Buchegger Franz, Bonvin Florent, Kosinski Marek, Schaffland Andreas O, Prior John, Reubi Jean C, Bläuenstein Peter, Tourwé Dirk, García Garayoa Elisa, Bischof Delaloye Angelika
Division of Nuclear Medicine, University Hospital of Lausanne, Lausanne, Switzerland.
J Nucl Med. 2003 Oct;44(10):1649-54.
The study aim was to assess the safety, biodistribution, tissue kinetics, and tumor uptake of the (99m)Tc-labeled neurotensin (NT) analog NT-XI.
Four patients presenting ductal pancreatic adenocarcinoma were studied with (99m)Tc-NT-XI. Patients were followed by scintigraphy up to 4 h and by continued blood and urinary sampling until surgery 18-22 h after injection. Surgical tissue samples were analyzed for radioactivity uptake and NT receptor expression.
No side effects were observed on injection of (99m)Tc-NT-XI. Blood biologic half-lives alpha and beta were 35 min (range, 17-62 min) and 230 min (range, 107-383 min), respectively. Repeated whole-body scintigraphy performed in 2 patients showed a single exponential decrease of whole-body activity with half-lives of 101 and 232 min. Tracer elimination was mainly renal, with 92% and 98% of activity counted in urine in the first 20 h. Kidney, liver, spleen, and bone marrow activity uptake was observed in all patients. Tumor was not visualized in the first 3 patients but could be localized by tomoscintigraphy in the pancreas head region of patient 4. In vitro tissue analysis showed high expression of NT receptor in the tumor of patient 4, correlated with the highest tumor radioactivity uptake and the highest tumor-to-fat radioactivity ratio. In vitro receptor expression was also positive in a second patient having a tumor characterized by very low cellularity; however, the remaining 2 tumors lacked NT receptor expression.
Injection of (99m)Tc-NT-XI was well tolerated. The in vivo tumor uptake appeared specific as it was observed in the 1 patient with a pancreatic tumor that expressed high amounts of NT receptor. The results are compatible with preclinical animal results and in favor of further development of radiolabeled NT analogs for diagnosis or therapy of cancer.
本研究旨在评估(99m)Tc标记的神经降压素(NT)类似物NT-XI的安全性、生物分布、组织动力学和肿瘤摄取情况。
对4例胰腺导管腺癌患者进行了(99m)Tc-NT-XI研究。对患者进行长达4小时的闪烁扫描,并持续采集血液和尿液样本直至注射后18 - 22小时手术。对手术组织样本进行放射性摄取和NT受体表达分析。
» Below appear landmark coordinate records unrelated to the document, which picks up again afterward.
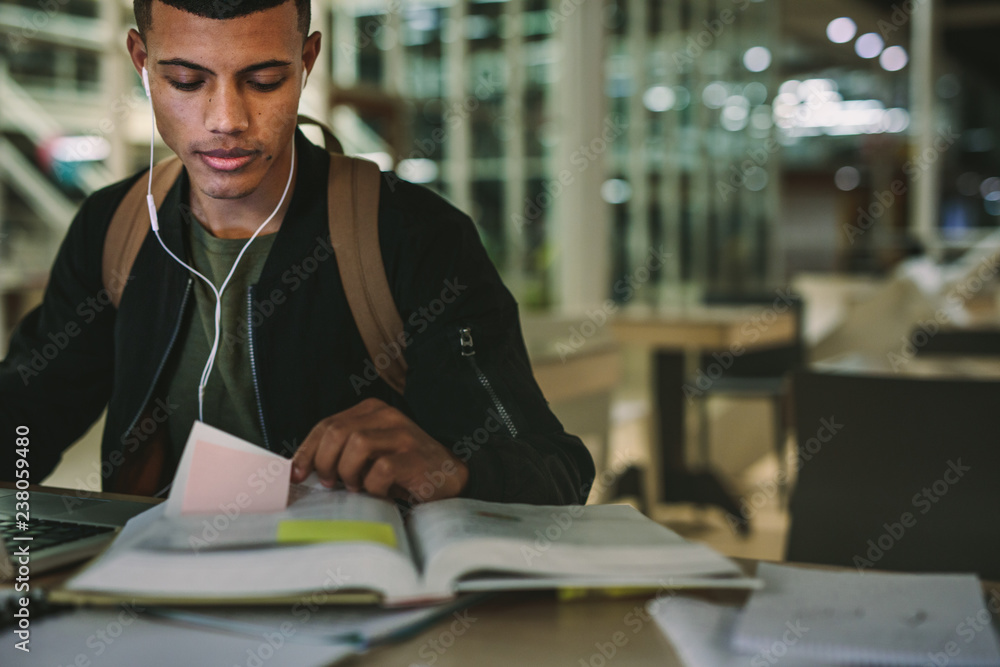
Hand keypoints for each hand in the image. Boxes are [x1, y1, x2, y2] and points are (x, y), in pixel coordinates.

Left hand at [290, 398, 468, 501]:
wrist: (449, 477)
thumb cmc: (404, 469)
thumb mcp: (372, 452)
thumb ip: (344, 451)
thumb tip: (304, 468)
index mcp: (372, 411)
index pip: (327, 424)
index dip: (307, 450)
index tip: (297, 473)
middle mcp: (387, 416)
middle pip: (336, 432)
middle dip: (324, 462)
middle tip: (330, 483)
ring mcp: (403, 435)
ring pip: (356, 445)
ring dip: (349, 472)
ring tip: (357, 487)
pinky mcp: (414, 457)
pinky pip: (380, 471)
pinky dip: (373, 487)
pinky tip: (381, 493)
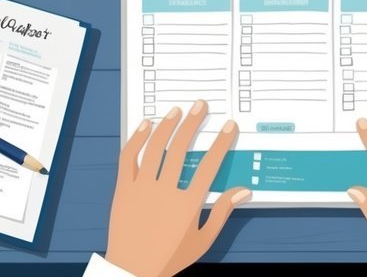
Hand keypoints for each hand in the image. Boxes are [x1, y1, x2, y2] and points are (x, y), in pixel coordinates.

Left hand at [105, 101, 249, 276]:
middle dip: (193, 123)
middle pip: (180, 149)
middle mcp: (164, 192)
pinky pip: (128, 158)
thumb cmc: (169, 258)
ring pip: (155, 149)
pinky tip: (146, 125)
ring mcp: (141, 189)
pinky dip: (137, 139)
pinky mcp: (123, 190)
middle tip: (201, 105)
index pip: (209, 166)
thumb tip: (243, 191)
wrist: (132, 269)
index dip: (221, 143)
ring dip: (167, 126)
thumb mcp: (203, 240)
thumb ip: (222, 212)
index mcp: (187, 205)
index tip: (228, 126)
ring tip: (177, 110)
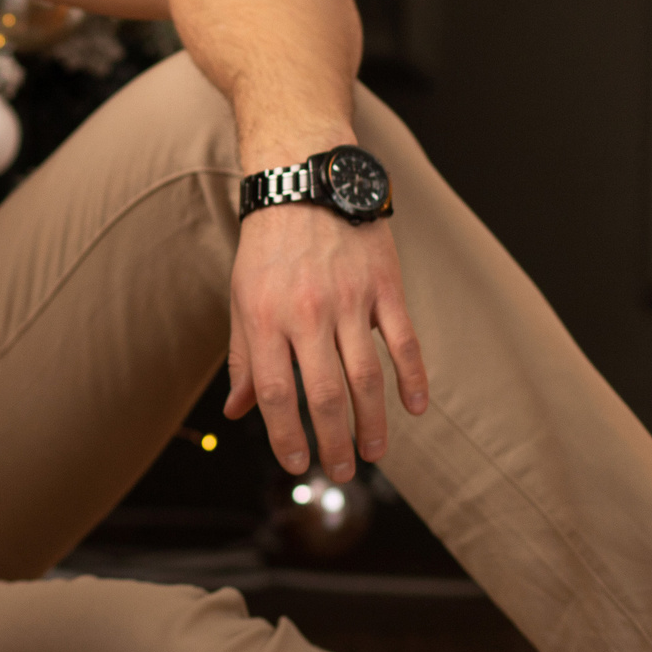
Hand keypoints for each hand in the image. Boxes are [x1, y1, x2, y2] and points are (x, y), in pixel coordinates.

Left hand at [223, 203, 427, 481]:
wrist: (304, 179)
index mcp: (264, 317)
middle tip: (338, 472)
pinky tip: (414, 407)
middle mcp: (306, 312)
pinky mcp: (385, 287)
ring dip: (371, 423)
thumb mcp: (241, 297)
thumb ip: (242, 357)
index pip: (276, 392)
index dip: (286, 435)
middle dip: (332, 442)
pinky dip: (412, 378)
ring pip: (366, 376)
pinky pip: (404, 341)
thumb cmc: (267, 244)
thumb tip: (237, 410)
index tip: (296, 463)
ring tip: (372, 453)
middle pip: (324, 394)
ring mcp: (349, 300)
注射(99m)Tc-NT-XI未观察到副作用。血液生物学半衰期α和β分别为35分钟(范围17 - 62分钟)和230分钟(范围107 - 383分钟)。对2例患者进行的重复全身闪烁扫描显示全身活性呈单指数下降,半衰期分别为101分钟和232分钟。示踪剂主要通过肾脏消除,前20小时尿液中活性计数分别为92%和98%。所有患者均观察到肾脏、肝脏、脾脏和骨髓有活性摄取。前3例患者的肿瘤未显影,但在患者4的胰头区域通过断层闪烁扫描可定位肿瘤。体外组织分析显示患者4的肿瘤中NT受体高表达,与最高的肿瘤放射性摄取和最高的肿瘤与脂肪放射性比值相关。在另一例肿瘤细胞含量极低的患者中,体外受体表达也呈阳性;然而,其余2例肿瘤缺乏NT受体表达。
注射(99m)Tc-NT-XI耐受性良好。体内肿瘤摄取似乎具有特异性,因为在1例表达大量NT受体的胰腺肿瘤患者中观察到了这种摄取。这些结果与临床前动物实验结果相符,有利于进一步开发用于癌症诊断或治疗的放射性标记NT类似物。